Organized labor has taken on an outsized importance in recent weeks as New York City continues efforts to jump-start its recovery from the coronavirus. Unions have already delayed the reopening of schools and joined the mayor in his efforts to get $5 billion in new bonding authority approved by state lawmakers to help the city bridge a $9 billion budget shortfall this year.
A new round of five-day furloughs for 9,000 managerial and nonunionized employees will get the city $21 million closer to plugging its budget hole, but the cooperation of unionized labor will be crucial to secure more significant reductions in the budget. “We have to find every conceivable action now to keep finding savings,” said the mayor, who announced last week another $1 million in savings by having himself and hundreds of City Hall staffers go on five-day unpaid furloughs in the coming months.
The mayor has previously claimed that some of the unions representing hundreds of thousands of city employees are amenable to hiring freezes and pay reductions, but a deal does not appear to be imminent. “I don’t know who he’s talking to,” Gregory Floyd, the leader of Teamsters Local 237, which represents 24,000 city workers, told the Daily News in late August. “I don’t plan on freezing salaries or reducing salaries.”
De Blasio’s previous suggestions that as many as 22,000 city employees could get laid off in the upcoming weeks has also rubbed some labor leaders wrong at a time when he is courting their support for legislation that would give the state the new bonding authority. “That is the cleanest, fastest way to avert the layoffs,” de Blasio said last month, but even if the legislation passes despite ongoing opposition from state lawmakers and Gov. Andrew Cuomo, the city would still have to find $4 billion or so to plug the rest of the hole.

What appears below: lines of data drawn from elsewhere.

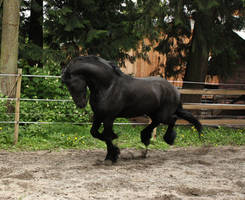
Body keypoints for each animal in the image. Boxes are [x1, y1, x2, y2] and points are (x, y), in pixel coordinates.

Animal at [61, 54, 203, 162]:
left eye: (71, 84)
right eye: (66, 85)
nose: (81, 104)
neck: (108, 86)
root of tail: (174, 89)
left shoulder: (109, 117)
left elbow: (106, 136)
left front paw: (114, 154)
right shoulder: (98, 115)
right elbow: (95, 133)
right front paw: (111, 153)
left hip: (163, 114)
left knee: (172, 119)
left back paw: (168, 139)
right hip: (152, 112)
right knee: (156, 122)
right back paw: (145, 138)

Billions in new federal aid for state and local governments appears to be off the table this year, as the governor holds out for a Democratic victory in the presidential election, which would make aid more likely in early 2021. Some state lawmakers and budget experts from across the political spectrum say the state should act sooner than that in order to give local governments some clarity about how much state aid they can expect for the remainder of the fiscal year.

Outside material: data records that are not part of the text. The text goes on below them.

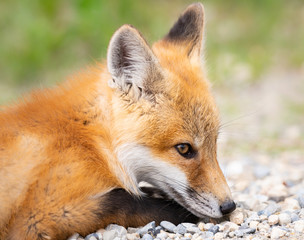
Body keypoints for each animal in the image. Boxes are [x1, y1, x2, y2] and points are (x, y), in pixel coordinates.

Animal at [0, 2, 235, 240]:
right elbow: (126, 201)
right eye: (184, 149)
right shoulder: (38, 216)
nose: (229, 206)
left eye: (214, 143)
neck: (94, 144)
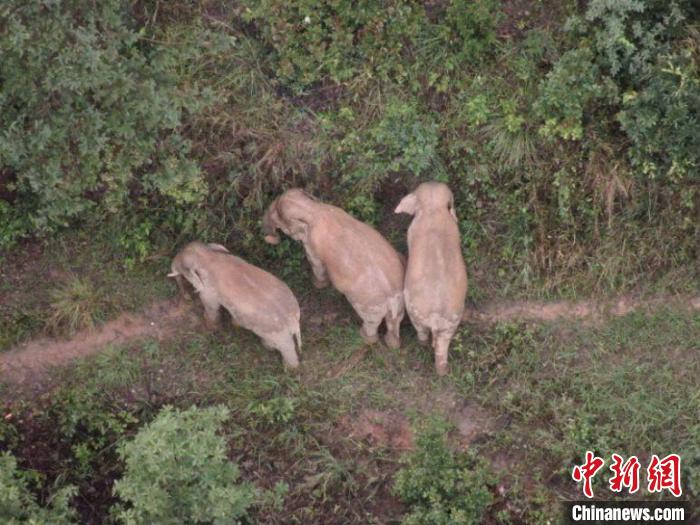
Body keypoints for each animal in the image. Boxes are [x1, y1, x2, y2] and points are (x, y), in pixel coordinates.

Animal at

State-level efforts to raise taxes on the wealthy could help the city, as could legislation before the City Council that would create a new incentive program to decrease the municipal labor force through early retirements. But negotiating lower costs with the unions representing city employees as varied as office staff and sanitation workers will likely prove key in the end. At a time when organized labor appears to be getting stronger and stronger in the city and more aligned with the political left, the big question will be what unions want in return.